Indeed it is that familiar English pomp that forms the basis of Rattray’s sarcastic and camp humour. Production design by David Fleischer involves conspicuous display of white money and class, for a sardonic rendering of the Condomines’ home and attire that look every bit the epitome of rich people nonsense. Sound design by Clemence Williams memorably adds to the cheekiness of attitude, as does Damien Cooper’s lighting design, which is additionally called upon to enhance the show’s cartoonish moments of supernaturality.
Performer Courtney Act brings excellent presence to the phantasmal role of Elvira, although a lack of nuance and depth in interpretation, tends to result in a regretful vapidity for the prominent part. Charles is played by Matt Day, admirably sure-footed and detailed with his contributions. The housemaid Edith is made larger than life by Megan Wilding’s creativity, the nature of which is undeniably inventive and mischievous.
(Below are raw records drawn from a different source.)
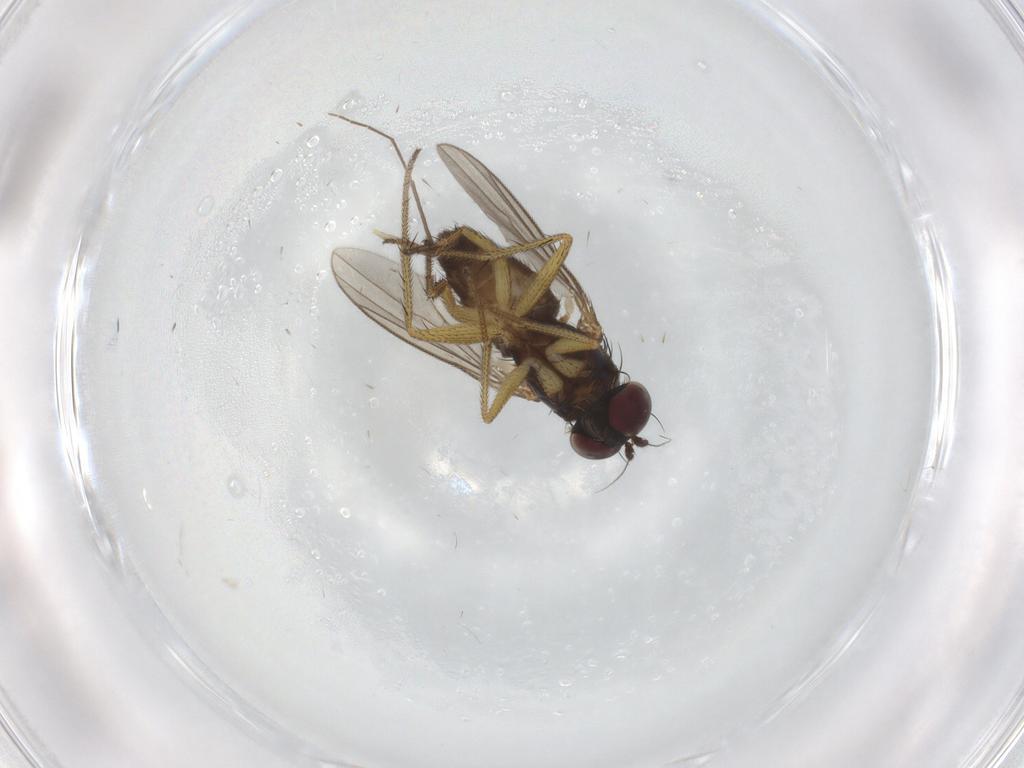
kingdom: Animalia
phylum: Arthropoda
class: Insecta
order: Diptera
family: Dolichopodidae
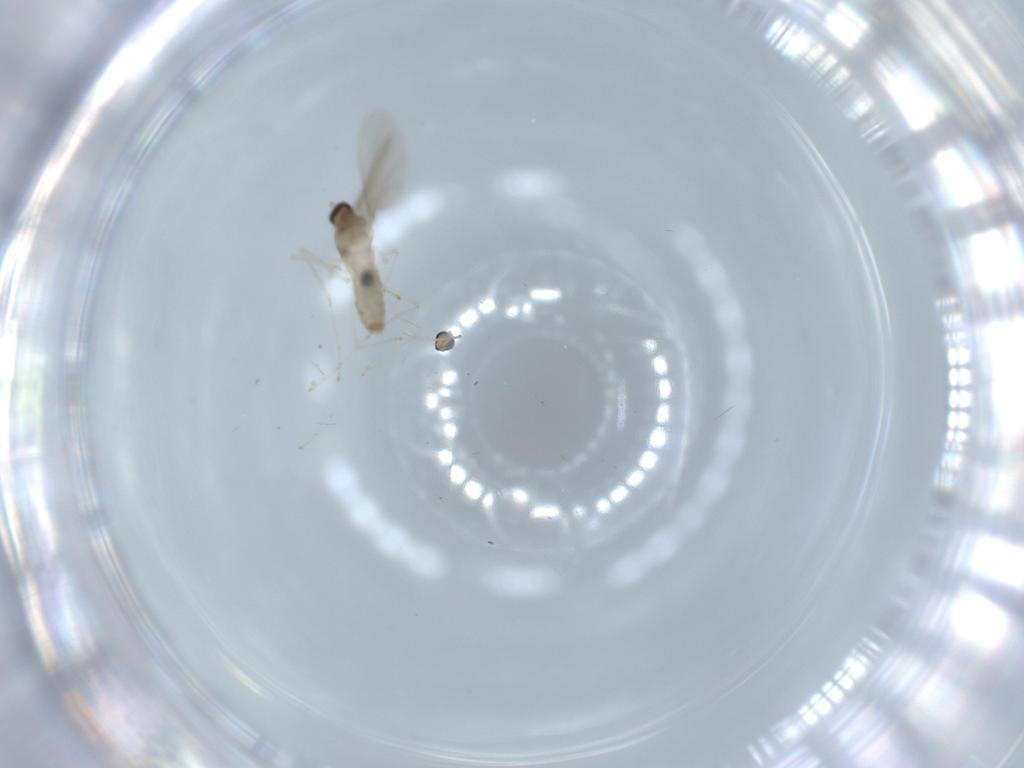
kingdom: Animalia
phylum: Arthropoda
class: Insecta
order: Diptera
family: Cecidomyiidae
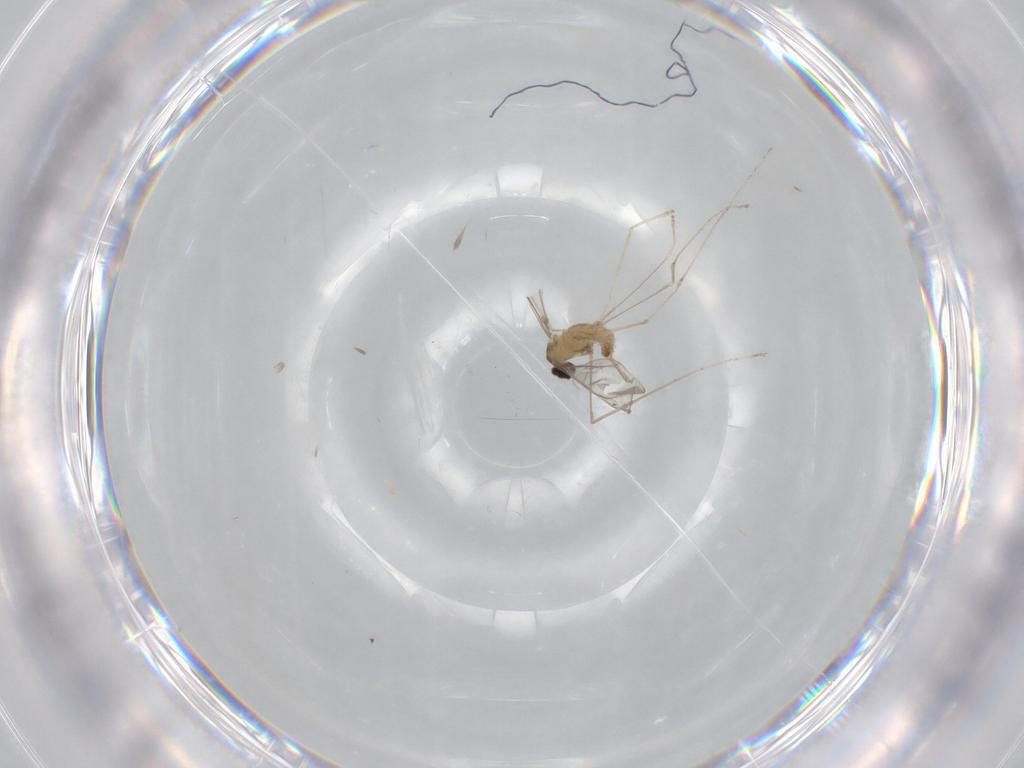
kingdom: Animalia
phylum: Arthropoda
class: Insecta
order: Diptera
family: Cecidomyiidae
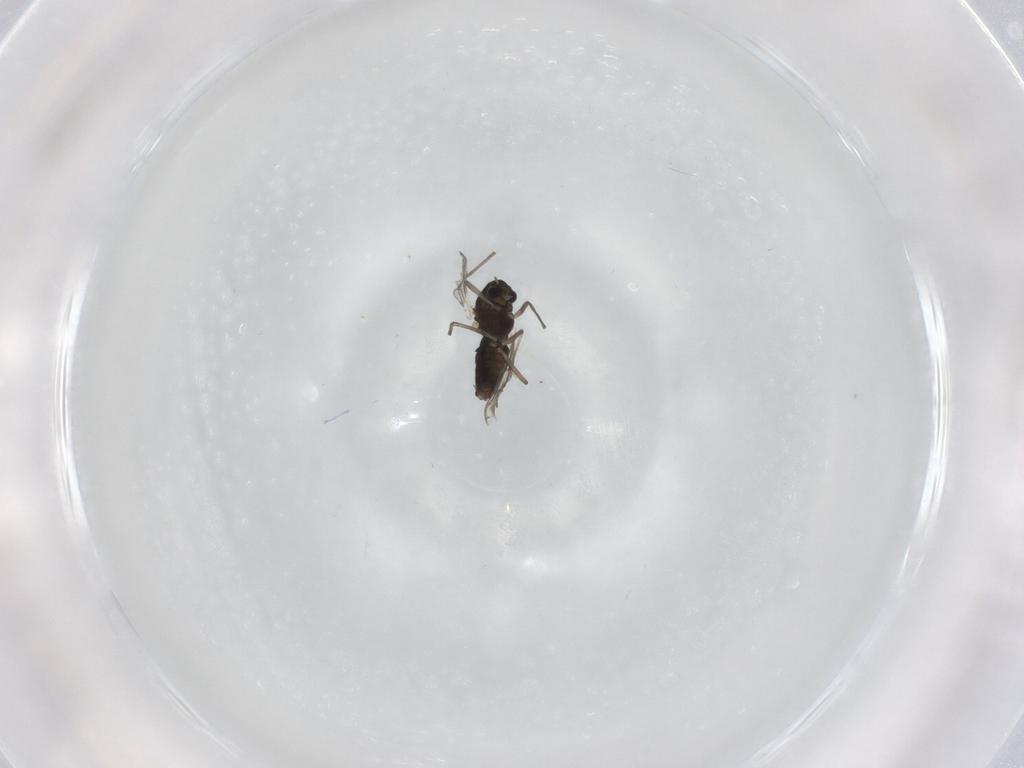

The wonderfully robust Brigid Zengeni portrays the clairvoyant Madame Arcati, as simultaneously kooky yet dignified. Nancy Denis and Tracy Mann are whimsical as family friends the Bradmans, both bringing considerable charm to the staging.
All theatre productions are collaborative efforts, but rare instances do occur, where a single star on the stage shines so bright, everything else can only settle for being mere witness to that magnificence. Playing Ruth, is actor Bessie Holland, who delivers nothing short of a masterclass, in a performance that exceeds even the greatest of expectations. It is a fearless embodiment of a great love for live comedy, replete with faultless instincts and exhaustively considered manoeuvres. Not only does Holland offer us crystal clarity with regards character and story, she has an ability to connect with her audience as though through a direct link to our viscera, so that an impossible joy is emitted, with every aural and visual punchline she precisely, and spiritedly, executes. It is a marvel that such talent is real, and an even greater miracle that we can attest to its existence in this very lifetime, with our own eyes.